• Alerts Nigeria to looming food safety emergency
National Agency for Food and Drug Administration and Control (NAFDAC) has cautioned Nigerians not to store cooked food in a refrigerator for more than three days, saying it is harmful to human health.
The Director General of NAFDAC, Prof Mojisola Adeyeye, also called on stakeholders in the food supply chain to take deliberate actions to institute a food safety culture in their operations to mitigate risks that could compromise food safety.
In a statement sequel to the commemoration of World Food Safety Day (WFSD) with the theme ‘Food Safety: Prepare for the Unexpected’, she said cooked food stored in the refrigerator for days is susceptible to contamination by disease-causing pathogens, key agents of food-borne diseases that could lead to death.
WFSD was established in 2018 by the United Nations General Assembly after it was suggested by the Codex Alimentarius Commission as a way of raising food safety awareness and promoting collaboration across sectors.
Citing the World Health Organisation (WHO), she said an estimated 10 per cent of the population falls ill and 420,000 die yearly from contaminated food.
In developing countries, about $110 billion is lost every year on medical expenses due to unsafe food. According to Adeyeye, food safety is not only important for public health but a sine qua non for economic development and food security.
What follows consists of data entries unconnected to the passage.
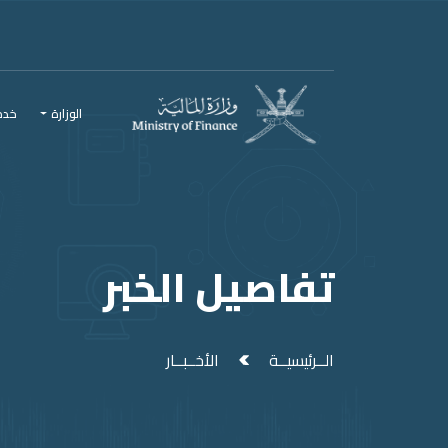
Men
Main Conten
الوزارة
خدما
تفاصيل الخبر
الــرئيسيــة
الأخــبــار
She emphasised everybody’s role, from the farm to the table, to ensure that the food is safe and will not cause damage to health.
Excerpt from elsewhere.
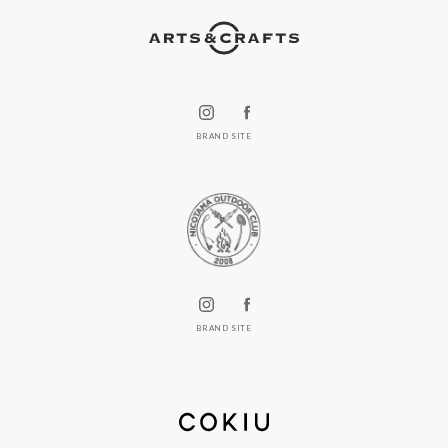
BRAND SITE
BRAND SITE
For WFSD 2024, she asserted, the World Health Organisation (WHO) and Food and Agriculture Organisation (FAO) are asking stakeholders along the food supply chain if they are prepared to address unexpected threats to food safety in an increasingly interconnected and interlinked global food supply.
The NAFDAC DG noted food safety as a collective responsibility, adding that everyone, from producers to consumers, needed to play their part to ensure safe food.
Speaking on ‘Developing a Food Safety Emergency Response Plan: Implementation of the National Guidelines for Food-borne Disease Surveillance and Response’, the Director of Food Safety and Applied Nutrition (FSAN), Mrs Eva Edwards, alerted that food-borne diseases were expensive, yet preventable.